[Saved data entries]
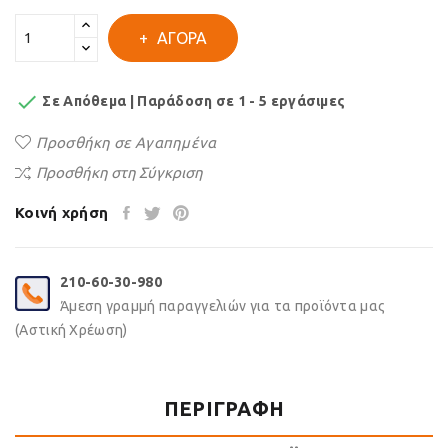
ΑΓΟΡΆ

Σε Απόθεμα | Παράδοση σε 1 - 5 εργάσιμες
Προσθήκη σε Αγαπημένα
Προσθήκη στη Σύγκριση
Κοινή χρήση
210-60-30-980
Άμεση γραμμή παραγγελιών για τα προϊόντα μας
(Αστική Χρέωση)
ΠΕΡΙΓΡΑΦΉ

▶ _Exercise_
Rewrite the listing with "Αγαπημένα" replaced by "Λίστα Επιθυμιών" and every other line left the same. Leave the pictures out of your answer.

▶ _Solution for this task_
ΑΓΟΡΆ

Σε Απόθεμα | Παράδοση σε 1 - 5 εργάσιμες
Προσθήκη σε Λίστα Επιθυμιών
Προσθήκη στη Σύγκριση
Κοινή χρήση
210-60-30-980
Άμεση γραμμή παραγγελιών για τα προϊόντα μας
(Αστική Χρέωση)
ΠΕΡΙΓΡΑΦΉ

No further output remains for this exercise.